ASH 2025 – Gilead spills the beans on “fast” Car-T
It’s less about being fast, more about producing a better product.
It’s less about being fast, more about producing a better product.
While several cell therapy players are betting on improved processes to speed the manufacturing of Car-T therapies it’s long been clear that the time saved is relatively insignificant compared with long waits patients still have to endure before receiving their treatment.
Gilead effectively admitted as much during ASH, revealing that a phase 1 study of its fast-manufactured contender KITE-753 had to bridge a third of the patients enrolled to keep their disease from progressing while they awaited a manufacturing slot. But the company proposed a separate advantage for KITE-753: fast manufacturing results in a better product, with younger and fitter T cells.
The company has the advantage of being able to compare directly a Car-T product manufactured using “rapid” versus traditional manufacturing: KITE-363 and KITE-753 are structurally identical products that generate bicystronic anti-CD19 and anti-CD20 Car-T constructs, but the former uses a traditional cell therapy manufacturing process.
First KITE-753 results
The ASH presentation over the weekend related to the first human data generated with KITE-753. On the face of it the results were typically impressive: an 80% response rate among 20 Car-naive B-cell lymphoma patients at 21 August data cutoff, including 86% among 14 given dose level 3. For dose level 3 the complete response rate was 71%, rising to 79% at a later cutoff of 24 October.
But, while such numbers broadly mirrored results earlier presented with KITE-363, the real benefit emerges in the fact that they were achieved at one tenth the dose of KITE-363: “dose level 3” was 200,000 Car-T cells for KITE-753, versus 2 million cells for the traditionally manufactured product.

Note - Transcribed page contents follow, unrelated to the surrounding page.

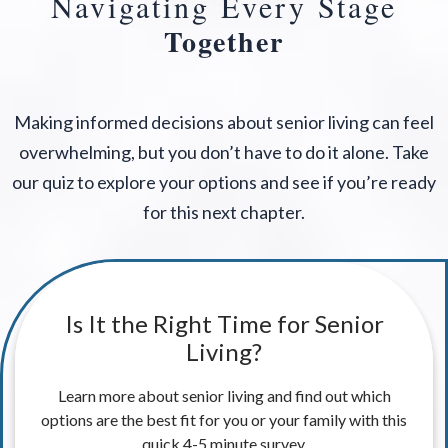
Navigating Every Stage
Together
Making informed decisions about senior living can feel
overwhelming, but you don’t have to do it alone. Take
our quiz to explore your options and see if you’re ready
for this next chapter.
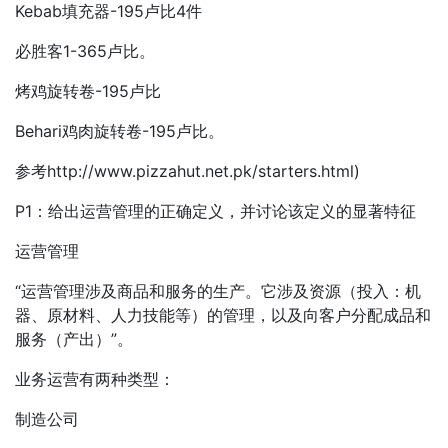
Kebab填充器-195卢比4件
必胜客1-365卢比。
烤鸡旋转卷-195卢比
Behari鸡肉旋转卷-195卢比。
参考http://www.pizzahut.net.pk/starters.html)
P1：给出运营管理的正确定义，并讨论该定义的显著特征
运营管理
“运营管理涉及商品和服务的生产。它涉及资源（投入：机
器、原材料、人力技能等）的管理，以及向客户分配成品和
服务（产出）”。
业务运营有两种类型：
制造公司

Presenting the ASH data Dr Saurabh Dahiya, of Stanford University School of Medicine, said the rapid manufacturing process used for KITE-753 preserved naive and stem cell memory T cells. This results in relatively fit cells that are less prone to exhaustion than is the case for traditional production.
The suggestion is that KITE-753 could have more durable efficacy than KITE-363, with less toxicity. And the ASH data appeared to back up the second point, with no severe CRS or ICANS at all, and only two patients developing ICANS at any grade; that’s meaningfully better than the numbers KITE-363 put up at the European Hematology Association conference earlier this year.
Comparison of dose level 3 for traditional vs rapid-manufactured anti-CD19 x CD20 Car-T therapy
| KITE-363 | KITE-753 | |
|---|---|---|
| Dose | 2 million cells | 200,000 cells |
| Serious gr3+ adverse events | 38% (10/26) | 26% (5/19) |
| Gr3+ infection | 15% (4/26) | 0% (0/19) |
| Any-grade cytokine release | 92% (24/26) | 53% (10/19) |
| Gr3+ cytokine release | 4% (1/26) | 0% (0/19) |
| Any-grade ICANS | 46% (12/26) | 11% (2/19) |
| Gr3+ ICANS | 8% (2/26) | 0% (0/19) |
| Best response rate | 87% (20/23) | 86% (12/14) |
| CR rate | 78% (18/23) | 79% (11/14) |
Note: ICANS=immune effector cell-associated neurotoxicity syndrome. Source: EHA and ASH.
Given such advantages it might seem curious that Gilead hasn’t bet firmly on KITE-753, merely stating that the projects are efficacious and well tolerated, and that the data support the development of both of them.
Still, KITE-753 is quietly being prioritised. While KITE-363 is being taken forward in immunology, no pivotal trial plans for it in haematological cancer have been disclosed; in contrast, KITE-753 is to enter a “pivotal” phase 2 study in third-line B-cell lymphoma early next year, and at ASH Gilead revealed plans for a second-line, randomised, controlled phase 3 trial.
Other companies active in fast Car-T manufacturing include Novartis, Bristol Myers Squibb and AstraZeneca (via its Gracell acquisition). Nevertheless, while speed of production has long been the claim, early data on Novartis’s rapcabtagene autoleucel revealed some patients having to wait as long as six months to receive therapy, resulting in many having to be bridged with chemo.
This problem isn’t going to be solved any time soon: 33% of patients in Gilead’s KITE-753 trial, and 37% on dose level 3, had to be bridged while awaiting therapy, in this case not with chemo but with steroids and/or radiotherapy.